**Task to complete**
Render the lines of the items below as a JSON list of strings, one string per line and no blank lines. Begin at the line that contains "Корпуса подшипников" and continue through the end of the items.

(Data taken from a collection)
--- START ---
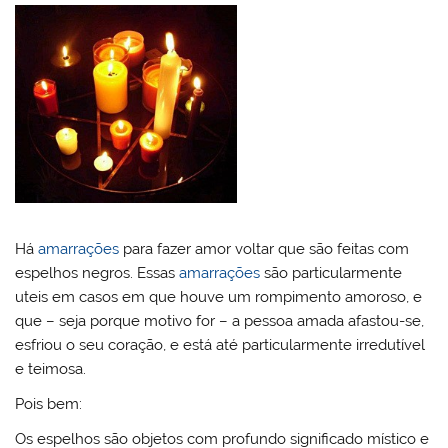
Há
amarrações
para fazer amor voltar que são feitas com
espelhos negros. Essas
amarrações
são particularmente
uteis em casos em que houve um rompimento amoroso, e
que – seja porque motivo for – a pessoa amada afastou-se,
esfriou o seu coração, e está até particularmente irredutível
e teimosa.
Pois bem:
Os espelhos são objetos com profundo significado místico e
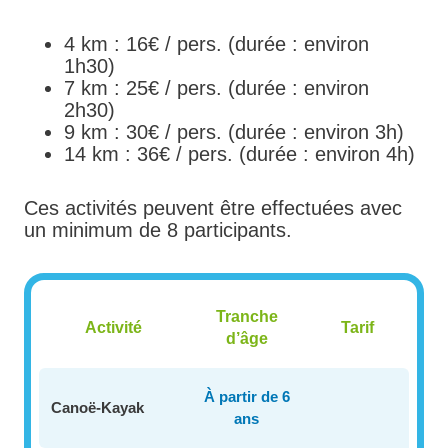
4 km : 16€ / pers. (durée : environ
1h30)
7 km : 25€ / pers. (durée : environ
2h30)
9 km : 30€ / pers. (durée : environ 3h)
14 km : 36€ / pers. (durée : environ 4h)
Ces activités peuvent être effectuées avec
un minimum de 8 participants.
Tranche
Activité
Tarif
d’âge
À partir de 6
Canoë-Kayak
ans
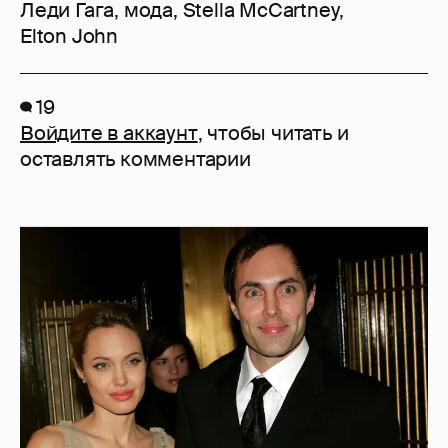
Леди Гага
,
мода
,
Stella McCartney
,
Elton John
19
Войдите в аккаунт
, чтобы читать и
оставлять комментарии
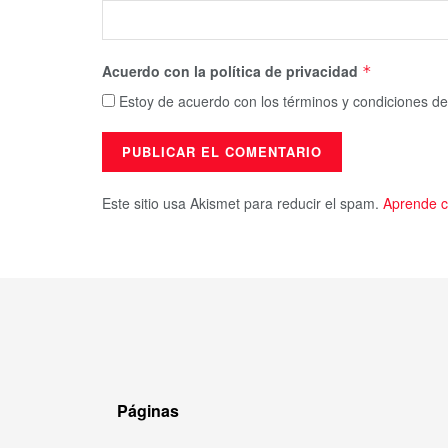
Acuerdo con la política de privacidad
*
Estoy de acuerdo con los términos y condiciones de
Este sitio usa Akismet para reducir el spam.
Aprende c
Páginas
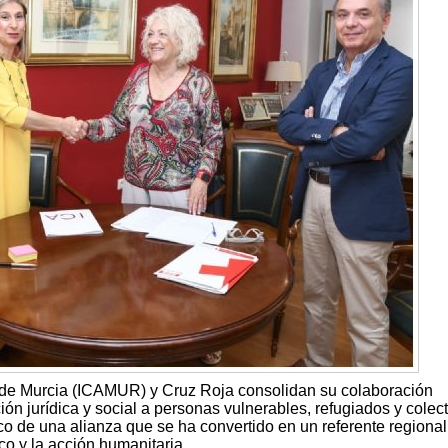
a de Murcia (ICAMUR) y Cruz Roja consolidan su colaboración
nción jurídica y social a personas vulnerables, refugiados y colec
co de una alianza que se ha convertido en un referente regional
co y la acción humanitaria.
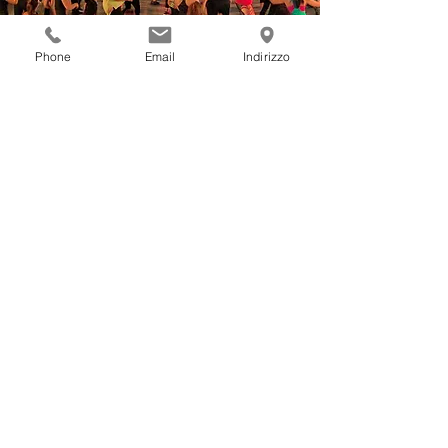
Phone
Email
Indirizzo
Zumba per il Meyer
2017 e 2016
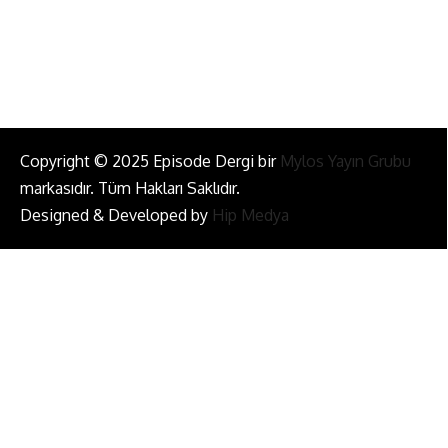
Bizi Takip Et!
Copyright © 2025 Episode Dergi bir
Mylos Yayın Grubu
markasıdır. Tüm Hakları Saklıdır.
Designed & Developed by
Hip Medya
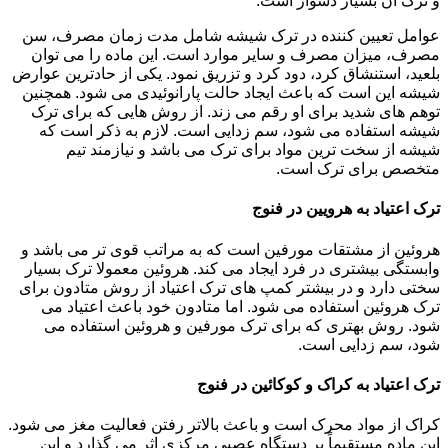
و ترک آن بسیار دشوار است.
عوامل تعیین کننده در ترک شیشه شامل مدت زمان مصرف، سن
مصرف، میزان مصرف و سایر موارد است. این ماده را می توان
بلعید، استنشاق کرد، دود کرد و تزریق نمود. یکی از حادترین عوارض
شیشه این است که باعث ایجاد حالت پارانوئیدی می شود. همچنین
توهم های شدید برای او رقم می زند. از روش هایی که برای ترک
شیشه استفاده می شود، سم زدایی است. لازم به ذکر است که
شیشه از سخت ترین مواد برای ترک می باشد و نیازمند تیم
متخصص برای ترک است.
ترک اعتیاد به هرویین در فنوج
هروئین از مشتقات مورفین است که به مراتب قوی تر می باشد و
وابستگی بیشتری در فرد ایجاد می کند. هروئین معمولا ترک بسیار
سختی دارد و در بیشتر کمپ های ترک اعتیاد از روش متادون برای
ترک هروئین استفاده می شود. اما متادون خود باعث اعتیاد می
شود. روش بهتری که برای ترک مورفین و هروئین استفاده می
شود، سم زدایی است.
ترک اعتیاد به کراک و کوکائین در فنوج
کراک از مواد محرک است و باعث بالاتر رفتن فعالیت مغز می شود.
این ماده مستقیماً بر دستگاه عصبی مرکزی اثر می گذارد و این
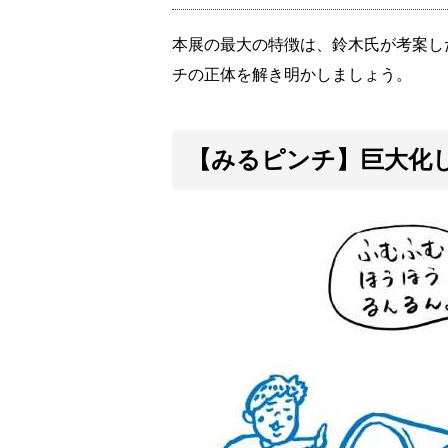
本展の最大の特徴は、鈴木氏が考案し
チの正体を解き明かしましょう。
【みるピンチ】巨大化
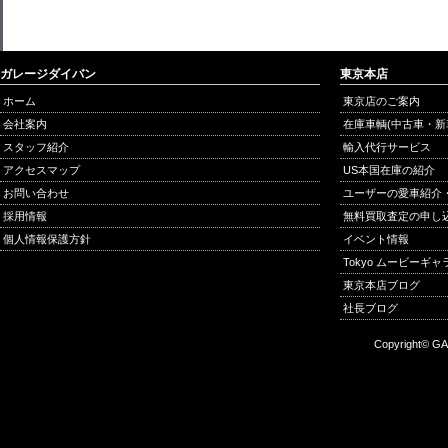
ガレージダイバン
東京本店
ホーム
東京店のご案内
会社案内
在庫車輌(中古車・新
スタッフ紹介
輸入代行サービス
アクセスマップ
US本国在庫の紹介
お問い合わせ
ユーザーの愛車紹介
採用情報
無料買取査定の申し
個人情報保護方針
イベント情報
Tokyo ムービーギ
東京本店ブログ
社長ブログ
Copyright© GA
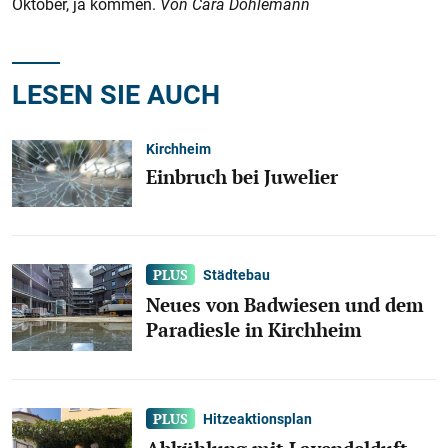
Oktober, ja kommen.
Von Cara Döhlemann
LESEN SIE AUCH
Kirchheim
Einbruch bei Juwelier
Städtebau
Neues von Badwiesen und dem
Paradiesle in Kirchheim
Hitzeaktionsplan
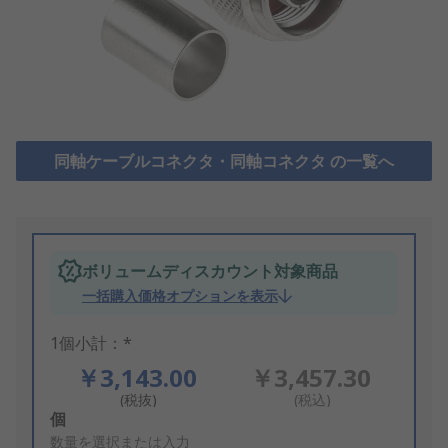
同軸ケーブルコネクタ・同軸コネクタ の一覧へ
ボリュームディスカウント対象商品
一括購入価格オプションを表示
1個小計：*
￥3,143.00
￥3,457.30
(税抜)
(税込)
Add
個
to
数量を選択または入力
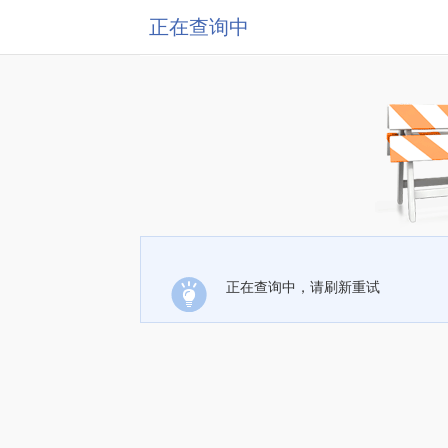
正在查询中
正在查询中，请刷新重试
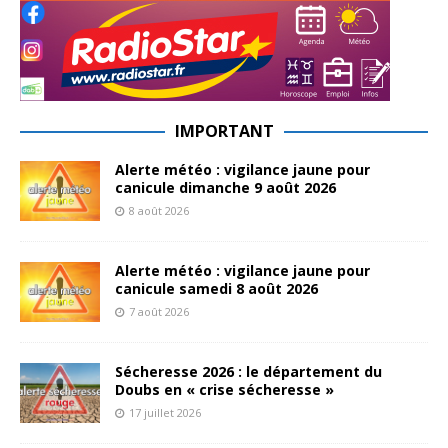
IMPORTANT
Alerte météo : vigilance jaune pour
canicule dimanche 9 août 2026
8 août 2026
Alerte météo : vigilance jaune pour
canicule samedi 8 août 2026
7 août 2026
Sécheresse 2026 : le département du
Doubs en « crise sécheresse »
17 juillet 2026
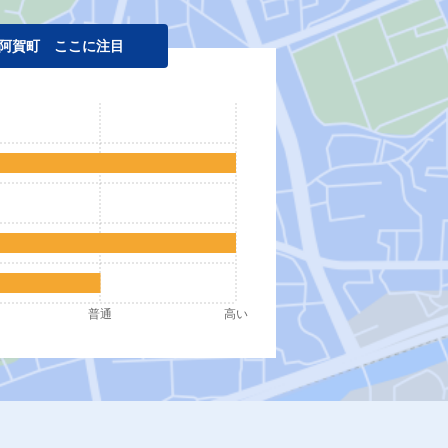
阿賀町 ここに注目
普通
高い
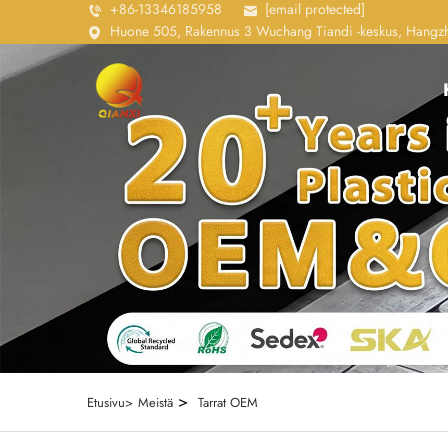
+86-13346185958
[email protected]
Huone 505, Rakennus 3 Wuchang Tiandi -keskus, Hangzho
>
Etusivu>
Meistä
Tarrat OEM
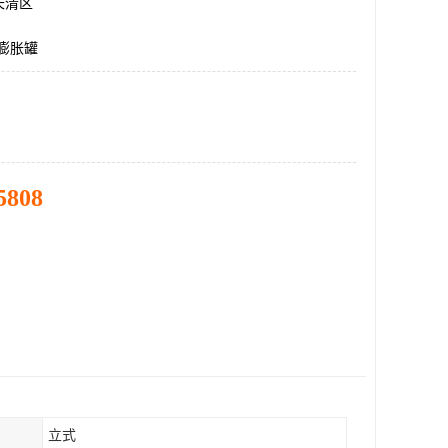
长清区
.膨胀罐
5808
立式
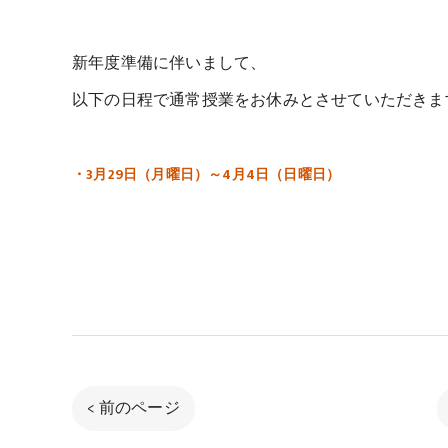
新年度準備に伴いまして、
以下の日程で通常授業をお休みとさせていただきま
・3月29日（月曜日）～4月4日（日曜日）
< 前のページ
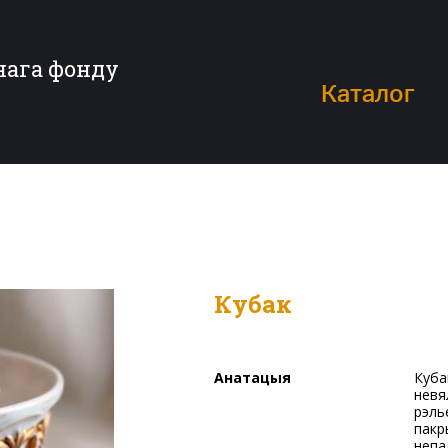
нага фонду
Каталог
Кубак
Анатацыя
Кубак с паўсферычным тулавам на круглай ножцы з
невя
рэль
пакр
непа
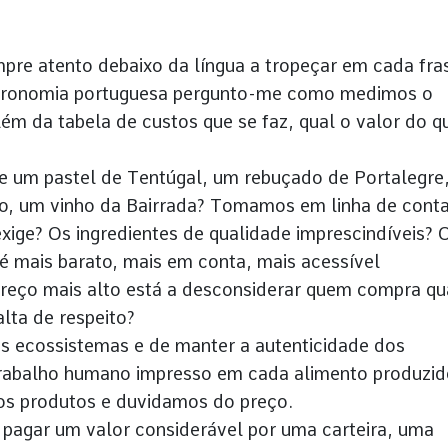
pre atento debaixo da língua a tropeçar em cada fra
astronomia portuguesa pergunto-me como medimos o
ém da tabela de custos que se faz, qual o valor do q
 um pastel de Tentúgal, um rebuçado de Portalegre
tão, um vinho da Bairrada? Tomamos em linha de cont
xige? Os ingredientes de qualidade imprescindíveis? 
 mais barato, mais em conta, mais acessível
reço mais alto está a desconsiderar quem compra qu
lta de respeito?
s ecossistemas e de manter a autenticidade dos
trabalho humano impresso em cada alimento produzid
s produtos e duvidamos do preço.
 pagar um valor considerável por uma carteira, uma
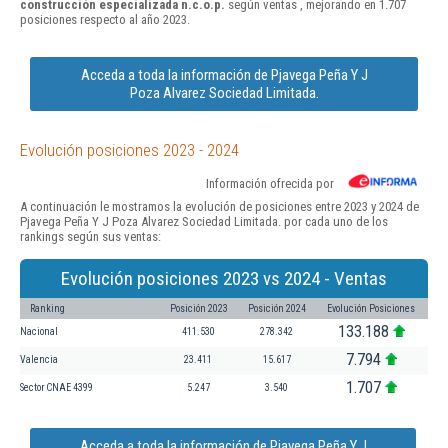
construcción especializada n.c.o.p.
según ventas , mejorando en 1.707
posiciones respecto al año 2023.
Acceda a toda la información de Pjavega Peña Y J
Poza Alvarez Sociedad Limitada.
Evolución posiciones 2023 - 2024
Información ofrecida por
A continuación le mostramos la evolución de posiciones entre 2023 y 2024 de
Pjavega Peña Y J Poza Alvarez Sociedad Limitada. por cada uno de los
rankings según sus ventas:
Evolución posiciones 2023 vs 2024 - Ventas
Ranking
Posición 2023
Posición 2024
Evolución Posiciones
133.188
Nacional
411.530
278.342
7.794
Valencia
23.411
15.617
1.707
Sector CNAE 4399
5.247
3.540
Acceda a toda la información de Pjavega Peña Y J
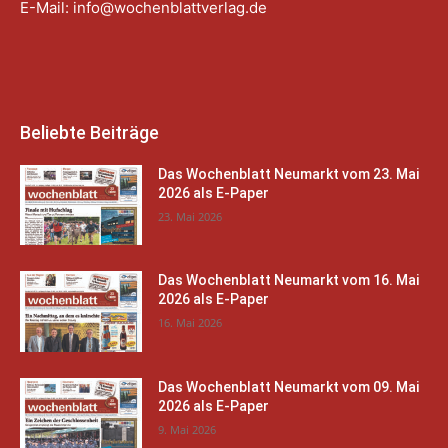
E-Mail:
info@wochenblattverlag.de
Beliebte Beiträge
Das Wochenblatt Neumarkt vom 23. Mai
2026 als E-Paper
23. Mai 2026
Das Wochenblatt Neumarkt vom 16. Mai
2026 als E-Paper
16. Mai 2026
Das Wochenblatt Neumarkt vom 09. Mai
2026 als E-Paper
9. Mai 2026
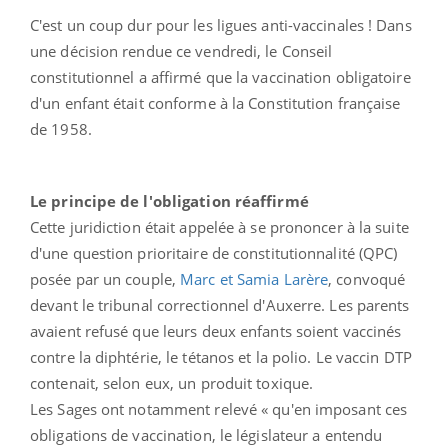
C'est un coup dur pour les ligues anti-vaccinales ! Dans
une décision rendue ce vendredi, le Conseil
constitutionnel a affirmé que la vaccination obligatoire
d'un enfant était conforme à la Constitution française
de 1958.
Le principe de l'obligation réaffirmé
Cette juridiction était appelée à se prononcer à la suite
d'une question prioritaire de constitutionnalité (QPC)
posée par un couple,
Marc et Samia Larère
, convoqué
devant le tribunal correctionnel d'Auxerre. Les parents
avaient refusé que leurs deux enfants soient vaccinés
contre la diphtérie, le tétanos et la polio. Le vaccin DTP
contenait, selon eux, un produit toxique.
Les Sages ont notamment relevé « qu'en imposant ces
obligations de vaccination, le législateur a entendu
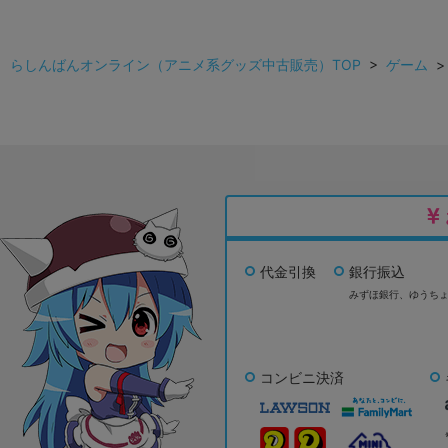
らしんばんオンライン（アニメ系グッズ中古販売）TOP
>
ゲーム
代金引換
銀行振込
みずほ銀行、
ゆうち
コンビニ決済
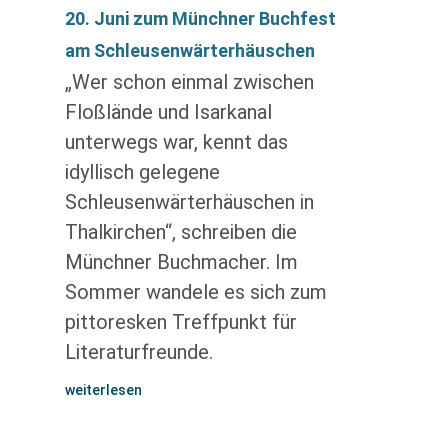
20. Juni zum Münchner Buchfest
am Schleusenwärterhäuschen
„Wer schon einmal zwischen
Floßlände und Isarkanal
unterwegs war, kennt das
idyllisch gelegene
Schleusenwärterhäuschen in
Thalkirchen“, schreiben die
Münchner Buchmacher. Im
Sommer wandele es sich zum
pittoresken Treffpunkt für
Literaturfreunde.
weiterlesen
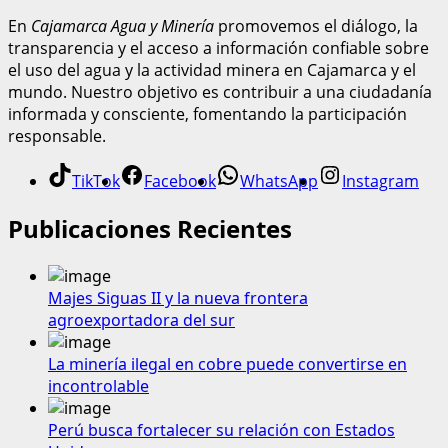
En
Cajamarca Agua y Minería
promovemos el diálogo, la
transparencia y el acceso a información confiable sobre
el uso del agua y la actividad minera en Cajamarca y el
mundo. Nuestro objetivo es contribuir a una ciudadanía
informada y consciente, fomentando la participación
responsable.
TikTok
Facebook
WhatsApp
Instagram
Publicaciones Recientes
Majes Siguas II y la nueva frontera
agroexportadora del sur
La minería ilegal en cobre puede convertirse en
incontrolable
Perú busca fortalecer su relación con Estados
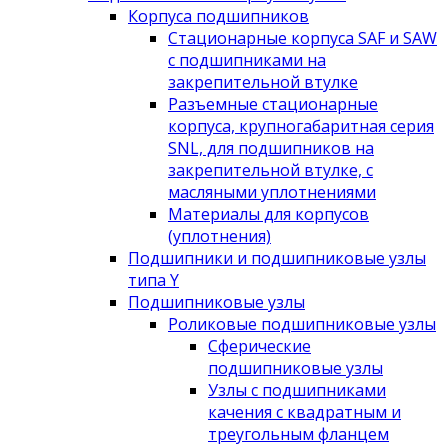
Корпуса подшипников
Стационарные корпуса SAF и SAW
с подшипниками на
закрепительной втулке
Разъемные стационарные
корпуса, крупногабаритная серия
SNL, для подшипников на
закрепительной втулке, с
масляными уплотнениями
Материалы для корпусов
(уплотнения)
Подшипники и подшипниковые узлы
типа Y
Подшипниковые узлы
Роликовые подшипниковые узлы
Сферические
подшипниковые узлы
Узлы с подшипниками
качения с квадратным и
треугольным фланцем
--- END ---
**Solution**
[
  "Корпуса подшипников",
  "Стационарные корпуса SAF и SAW",
  "с подшипниками на",
  "закрепительной втулке",
  "Разъемные стационарные",
  "корпуса, крупногабаритная серия",
  "SNL, для подшипников на",
  "закрепительной втулке, с",
  "масляными уплотнениями",
  "Материалы для корпусов",
  "(уплотнения)",
  "Подшипники и подшипниковые узлы",
  "типа Y",
  "Подшипниковые узлы",
  "Роликовые подшипниковые узлы",
  "Сферические",
  "подшипниковые узлы",
  "Узлы с подшипниками",
  "качения с квадратным и",
  "треугольным фланцем"
]